Task description -
Write out every line of the items below, word for word, with nothing changed or left out.

— Begin —

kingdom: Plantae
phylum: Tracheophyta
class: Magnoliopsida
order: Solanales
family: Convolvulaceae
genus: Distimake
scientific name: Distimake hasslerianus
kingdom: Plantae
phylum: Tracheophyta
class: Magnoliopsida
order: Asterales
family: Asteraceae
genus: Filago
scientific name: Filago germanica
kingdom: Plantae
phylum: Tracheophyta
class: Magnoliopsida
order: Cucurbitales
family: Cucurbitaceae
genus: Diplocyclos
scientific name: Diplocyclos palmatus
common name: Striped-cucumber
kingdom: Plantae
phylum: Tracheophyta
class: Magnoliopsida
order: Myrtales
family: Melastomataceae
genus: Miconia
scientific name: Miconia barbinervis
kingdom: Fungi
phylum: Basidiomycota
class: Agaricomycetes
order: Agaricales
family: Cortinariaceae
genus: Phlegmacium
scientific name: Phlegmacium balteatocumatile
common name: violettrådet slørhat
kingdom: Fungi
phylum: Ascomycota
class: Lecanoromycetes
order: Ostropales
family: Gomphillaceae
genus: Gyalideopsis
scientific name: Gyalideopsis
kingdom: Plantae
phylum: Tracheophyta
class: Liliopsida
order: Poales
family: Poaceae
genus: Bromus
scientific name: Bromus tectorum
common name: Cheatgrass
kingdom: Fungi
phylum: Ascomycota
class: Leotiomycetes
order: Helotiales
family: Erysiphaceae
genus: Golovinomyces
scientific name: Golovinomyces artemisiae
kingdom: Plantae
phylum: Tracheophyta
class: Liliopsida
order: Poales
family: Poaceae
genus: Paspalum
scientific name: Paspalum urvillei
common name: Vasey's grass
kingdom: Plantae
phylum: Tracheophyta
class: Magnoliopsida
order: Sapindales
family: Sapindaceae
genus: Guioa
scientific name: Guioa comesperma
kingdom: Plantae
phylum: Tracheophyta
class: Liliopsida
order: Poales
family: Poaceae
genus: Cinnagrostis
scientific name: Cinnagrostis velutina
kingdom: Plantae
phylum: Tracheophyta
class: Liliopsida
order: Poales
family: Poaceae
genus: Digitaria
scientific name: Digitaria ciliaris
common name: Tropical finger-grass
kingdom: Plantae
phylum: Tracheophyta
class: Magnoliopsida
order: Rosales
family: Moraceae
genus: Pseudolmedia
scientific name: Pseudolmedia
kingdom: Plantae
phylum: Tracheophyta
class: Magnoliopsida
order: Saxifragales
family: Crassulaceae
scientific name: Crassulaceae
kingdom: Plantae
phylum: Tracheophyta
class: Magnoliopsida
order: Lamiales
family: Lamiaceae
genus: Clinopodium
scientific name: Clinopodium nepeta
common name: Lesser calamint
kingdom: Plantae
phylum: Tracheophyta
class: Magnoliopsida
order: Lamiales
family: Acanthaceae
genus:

— End —

Solved exercise -
kingdom: Plantae
phylum: Tracheophyta
class: Magnoliopsida
order: Solanales
family: Convolvulaceae
genus: Distimake
scientific name: Distimake hasslerianus
kingdom: Plantae
phylum: Tracheophyta
class: Magnoliopsida
order: Asterales
family: Asteraceae
genus: Filago
scientific name: Filago germanica
kingdom: Plantae
phylum: Tracheophyta
class: Magnoliopsida
order: Cucurbitales
family: Cucurbitaceae
genus: Diplocyclos
scientific name: Diplocyclos palmatus
common name: Striped-cucumber
kingdom: Plantae
phylum: Tracheophyta
class: Magnoliopsida
order: Myrtales
family: Melastomataceae
genus: Miconia
scientific name: Miconia barbinervis
kingdom: Fungi
phylum: Basidiomycota
class: Agaricomycetes
order: Agaricales
family: Cortinariaceae
genus: Phlegmacium
scientific name: Phlegmacium balteatocumatile
common name: violettrådet slørhat
kingdom: Fungi
phylum: Ascomycota
class: Lecanoromycetes
order: Ostropales
family: Gomphillaceae
genus: Gyalideopsis
scientific name: Gyalideopsis
kingdom: Plantae
phylum: Tracheophyta
class: Liliopsida
order: Poales
family: Poaceae
genus: Bromus
scientific name: Bromus tectorum
common name: Cheatgrass
kingdom: Fungi
phylum: Ascomycota
class: Leotiomycetes
order: Helotiales
family: Erysiphaceae
genus: Golovinomyces
scientific name: Golovinomyces artemisiae
kingdom: Plantae
phylum: Tracheophyta
class: Liliopsida
order: Poales
family: Poaceae
genus: Paspalum
scientific name: Paspalum urvillei
common name: Vasey's grass
kingdom: Plantae
phylum: Tracheophyta
class: Magnoliopsida
order: Sapindales
family: Sapindaceae
genus: Guioa
scientific name: Guioa comesperma
kingdom: Plantae
phylum: Tracheophyta
class: Liliopsida
order: Poales
family: Poaceae
genus: Cinnagrostis
scientific name: Cinnagrostis velutina
kingdom: Plantae
phylum: Tracheophyta
class: Liliopsida
order: Poales
family: Poaceae
genus: Digitaria
scientific name: Digitaria ciliaris
common name: Tropical finger-grass
kingdom: Plantae
phylum: Tracheophyta
class: Magnoliopsida
order: Rosales
family: Moraceae
genus: Pseudolmedia
scientific name: Pseudolmedia
kingdom: Plantae
phylum: Tracheophyta
class: Magnoliopsida
order: Saxifragales
family: Crassulaceae
scientific name: Crassulaceae
kingdom: Plantae
phylum: Tracheophyta
class: Magnoliopsida
order: Lamiales
family: Lamiaceae
genus: Clinopodium
scientific name: Clinopodium nepeta
common name: Lesser calamint
kingdom: Plantae
phylum: Tracheophyta
class: Magnoliopsida
order: Lamiales
family: Acanthaceae
genus:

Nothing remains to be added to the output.